Au missionnaire américain, voulez-vous savoir ce qui arriva ? Il s’était retiré dans sa cabine, un peu embarrassé, il l’avoue, de sa vive improvisation, mais tout prêt néanmoins à maintenir le langage qu’il avait cru devoir faire entendre. Pendant qu’il était absorbé dans ses réflexions, on frappe à sa porte. Un passager se présente et lui dit : « Je suis chargé par les membres du congrès qui ont assisté à votre sermon de vous rendre grâces, en leur nom, de la franchise avec laquelle vous leur avez parlé. Ils ont fait entre eux une collecte destinée à votre œuvre, et vous prient d’accepter les cent cinquante dollars renfermés dans cette bourse comme un gage de leur estime et de leur reconnaissance. Je viens également vous demander en leur nom si vous accepteriez la charge de chapelain du congrès. Ils s’engagent, s’il en est ainsi, à vous faire nommer immédiatement. » L’offre fut acceptée après quelques minutes d’hésitation, et quelques jours plus tard M. Milburn recevait effectivement la nomination promise.

■ Lignes de données
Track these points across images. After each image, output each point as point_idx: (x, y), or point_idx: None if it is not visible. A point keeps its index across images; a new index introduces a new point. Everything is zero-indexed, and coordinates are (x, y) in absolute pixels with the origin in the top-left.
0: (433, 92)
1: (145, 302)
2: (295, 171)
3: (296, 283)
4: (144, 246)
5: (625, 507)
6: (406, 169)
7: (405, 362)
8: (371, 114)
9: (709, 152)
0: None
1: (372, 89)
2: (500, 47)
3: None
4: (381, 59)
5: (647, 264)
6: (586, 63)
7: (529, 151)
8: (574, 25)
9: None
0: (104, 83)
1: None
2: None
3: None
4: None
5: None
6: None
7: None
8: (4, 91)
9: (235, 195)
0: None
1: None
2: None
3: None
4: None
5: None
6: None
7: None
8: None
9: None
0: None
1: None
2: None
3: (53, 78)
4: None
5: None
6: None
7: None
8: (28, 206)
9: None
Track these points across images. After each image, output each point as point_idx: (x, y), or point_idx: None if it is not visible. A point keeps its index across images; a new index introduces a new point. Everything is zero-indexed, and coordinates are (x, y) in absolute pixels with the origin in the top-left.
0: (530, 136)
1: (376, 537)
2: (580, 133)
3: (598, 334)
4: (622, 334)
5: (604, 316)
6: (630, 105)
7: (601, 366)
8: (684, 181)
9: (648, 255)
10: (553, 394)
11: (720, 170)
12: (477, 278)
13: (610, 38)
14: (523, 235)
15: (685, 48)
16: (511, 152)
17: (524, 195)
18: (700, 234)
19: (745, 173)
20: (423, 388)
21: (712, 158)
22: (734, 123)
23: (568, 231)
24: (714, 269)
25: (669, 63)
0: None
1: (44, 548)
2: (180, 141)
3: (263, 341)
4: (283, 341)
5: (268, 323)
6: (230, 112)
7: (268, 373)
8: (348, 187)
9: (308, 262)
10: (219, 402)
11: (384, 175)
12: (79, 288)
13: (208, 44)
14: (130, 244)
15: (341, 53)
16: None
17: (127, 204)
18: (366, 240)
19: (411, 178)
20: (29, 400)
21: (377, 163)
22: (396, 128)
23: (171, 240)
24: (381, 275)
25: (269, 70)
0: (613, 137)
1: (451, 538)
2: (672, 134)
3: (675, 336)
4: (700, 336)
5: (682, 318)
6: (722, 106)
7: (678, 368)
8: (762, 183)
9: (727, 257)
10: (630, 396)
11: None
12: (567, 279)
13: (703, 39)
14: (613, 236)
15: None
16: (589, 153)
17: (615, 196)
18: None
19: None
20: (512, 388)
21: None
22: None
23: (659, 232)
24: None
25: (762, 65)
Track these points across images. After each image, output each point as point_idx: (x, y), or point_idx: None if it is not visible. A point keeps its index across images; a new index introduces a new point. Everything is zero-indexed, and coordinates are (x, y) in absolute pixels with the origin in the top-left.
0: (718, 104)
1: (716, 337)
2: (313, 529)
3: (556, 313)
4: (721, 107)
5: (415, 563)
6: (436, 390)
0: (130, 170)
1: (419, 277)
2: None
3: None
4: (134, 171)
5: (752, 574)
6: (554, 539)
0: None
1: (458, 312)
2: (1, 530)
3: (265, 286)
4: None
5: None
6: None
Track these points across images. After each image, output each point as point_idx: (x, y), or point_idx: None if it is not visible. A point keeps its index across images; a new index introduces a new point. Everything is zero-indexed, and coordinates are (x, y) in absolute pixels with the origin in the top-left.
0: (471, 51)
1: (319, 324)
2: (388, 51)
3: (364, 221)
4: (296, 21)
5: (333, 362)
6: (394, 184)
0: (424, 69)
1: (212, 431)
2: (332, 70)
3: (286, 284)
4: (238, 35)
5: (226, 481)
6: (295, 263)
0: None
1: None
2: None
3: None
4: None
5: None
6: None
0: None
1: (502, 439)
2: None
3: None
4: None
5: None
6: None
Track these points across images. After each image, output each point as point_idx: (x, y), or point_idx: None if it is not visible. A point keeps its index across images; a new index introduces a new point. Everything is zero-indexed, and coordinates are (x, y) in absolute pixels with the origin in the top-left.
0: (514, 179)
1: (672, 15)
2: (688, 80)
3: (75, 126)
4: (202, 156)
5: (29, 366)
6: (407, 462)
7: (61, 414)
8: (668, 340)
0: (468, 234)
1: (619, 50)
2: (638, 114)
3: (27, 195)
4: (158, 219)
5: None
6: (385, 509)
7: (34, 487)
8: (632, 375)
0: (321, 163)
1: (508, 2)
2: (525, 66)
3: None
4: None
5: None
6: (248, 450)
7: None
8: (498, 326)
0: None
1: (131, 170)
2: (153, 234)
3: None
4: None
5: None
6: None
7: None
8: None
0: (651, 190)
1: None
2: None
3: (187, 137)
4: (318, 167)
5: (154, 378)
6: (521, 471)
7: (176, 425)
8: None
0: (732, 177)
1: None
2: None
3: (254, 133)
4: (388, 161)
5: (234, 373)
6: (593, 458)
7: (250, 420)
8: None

■ Travail à faire
A. Selon le texte à lire, pour quelle raison les membres du congrès remettent-ils une bourse au missionnaire américain ? Répondez en une à trois phrases.
B. Indiquez si chacune de ces affirmations s'accorde avec le texte à lire, par oui ou par non, en citant les mots décisifs du texte : (i) le missionnaire se trouvait dans sa cabine quand on frappa à sa porte ; (ii) le missionnaire accepta l'offre sans la moindre hésitation ; (iii) la bourse contenait deux cents dollars.
C. Résumez le texte à lire en deux phrases.
Répondez en vous fondant uniquement sur le texte à lire.

■ Résultats par tâche
A. Ils veulent lui rendre grâces de la franchise avec laquelle il leur a parlé dans son sermon. Ils lui offrent les cent cinquante dollars, collectés pour son œuvre, comme un gage de leur estime et de leur reconnaissance.

B.
(i) Oui : « Il s’était retiré dans sa cabine » et « on frappe à sa porte ».
(ii) Non : « L’offre fut acceptée après quelques minutes d’hésitation ».
(iii) Non : « les cent cinquante dollars renfermés dans cette bourse ».

C. Retiré dans sa cabine, le missionnaire américain reçoit un passager qui lui transmet, au nom des membres du congrès ayant assisté à son sermon, des remerciements pour sa franchise, une bourse de cent cinquante dollars destinée à son œuvre et l'offre de la charge de chapelain du congrès. Après quelques minutes d'hésitation, il accepte, et quelques jours plus tard M. Milburn reçoit la nomination promise.